Berikut jadwal lengkap kirab:
* 2 Mei 2026 – Kabupaten Sumedang
Keraton Sumedang Larang → Pemda Kabupaten Sumedang (3 km)
* 3 Mei 2026 – Kabupaten Ciamis
Alun-alun Kawali → Astana Gede Kawali (1,4 km)
* 4 Mei 2026 – Kabupaten Tasikmalaya
Polsek Salawu → Parkir Kampung Naga (5,4 km)
* 5 Mei 2026 – Kabupaten Cianjur
Taman Prawatasari → Pendopo Cianjur (3,6 km)
* 6 Mei 2026 – Kota Bogor
Museum Pajajaran → Kebun Raya Bogor (3,1 km)
* 8 Mei 2026 – Kota Depok
Lapangan Bola RRI → Museum Rumah Cimanggis (750 m)
* 9 Mei 2026 – Kabupaten Karawang
SDN Pulo Kelapa II → Makam Syekh Quro (1,6 km)
* 10 Mei 2026 – Cirebon
Bale Jaya Dewata → Alun-alun Sangkala Buana (4,3 km)
* 16 Mei 2026 – Kota Bandung (Puncak Acara)
Monumen Perjuangan → Jl. Dipatiukur → Jl. Diponegoro → Jl. Cimandiri → Gedung Sate (2,4 km)
Dorong Popularitas dan Dampak Ekonomi Daerah
Pemerintah Provinsi Jawa Barat menegaskan bahwa Karnaval Binokasih bukan sekadar agenda seremonial. Lebih dari itu, kegiatan ini diarahkan sebagai instrumen untuk:
* Meningkatkan popularitas budaya Sunda di ruang publik
* Mendorong pariwisata berbasis budaya
* Menggerakkan ekonomi lokal di wilayah yang dilalui
* Membangun kesadaran kebersihan dan pelestarian lingkungan
Dengan melibatkan berbagai daerah, karnaval ini diharapkan menciptakan efek berantai berupa peningkatan kunjungan wisata, aktivitas UMKM, hingga penguatan identitas kawasan budaya.
Menuju Agenda Tahunan Berkelas Nasional
Ke depan, Karnaval Binokasih direncanakan menjadi agenda rutin tahunan Pemerintah Provinsi Jawa Barat. Konsistensi pelaksanaan diharapkan mampu membangun citra Jawa Barat sebagai pusat kebudayaan Sunda yang aktif, hidup, dan relevan di era modern.
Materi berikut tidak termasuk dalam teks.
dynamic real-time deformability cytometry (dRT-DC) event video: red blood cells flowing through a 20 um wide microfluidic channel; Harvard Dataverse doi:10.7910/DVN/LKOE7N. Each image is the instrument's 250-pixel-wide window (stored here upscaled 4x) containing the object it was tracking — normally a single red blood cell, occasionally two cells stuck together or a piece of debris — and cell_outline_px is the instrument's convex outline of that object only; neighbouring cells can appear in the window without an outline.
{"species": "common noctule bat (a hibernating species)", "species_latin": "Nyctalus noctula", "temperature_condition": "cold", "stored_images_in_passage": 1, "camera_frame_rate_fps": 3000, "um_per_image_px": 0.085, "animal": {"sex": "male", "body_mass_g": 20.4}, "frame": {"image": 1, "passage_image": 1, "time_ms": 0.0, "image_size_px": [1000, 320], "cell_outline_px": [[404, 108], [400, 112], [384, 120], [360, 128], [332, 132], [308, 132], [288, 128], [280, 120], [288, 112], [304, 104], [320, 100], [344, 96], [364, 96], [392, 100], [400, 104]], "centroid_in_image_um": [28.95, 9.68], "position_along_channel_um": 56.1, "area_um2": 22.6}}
Langkah ini juga dinilai sebagai strategi jangka panjang untuk memperkuat diplomasi budaya daerah serta menjadikan warisan sejarah sebagai sumber daya pembangunan yang berkelanjutan.
==================
Disclaimer:
Artikel ini bertujuan untuk memperkaya informasi pembaca. Nyaringindonesia.com mengumpulkan informasi ini dari berbagai sumber relevan dan tidak terpengaruh oleh pihak luar.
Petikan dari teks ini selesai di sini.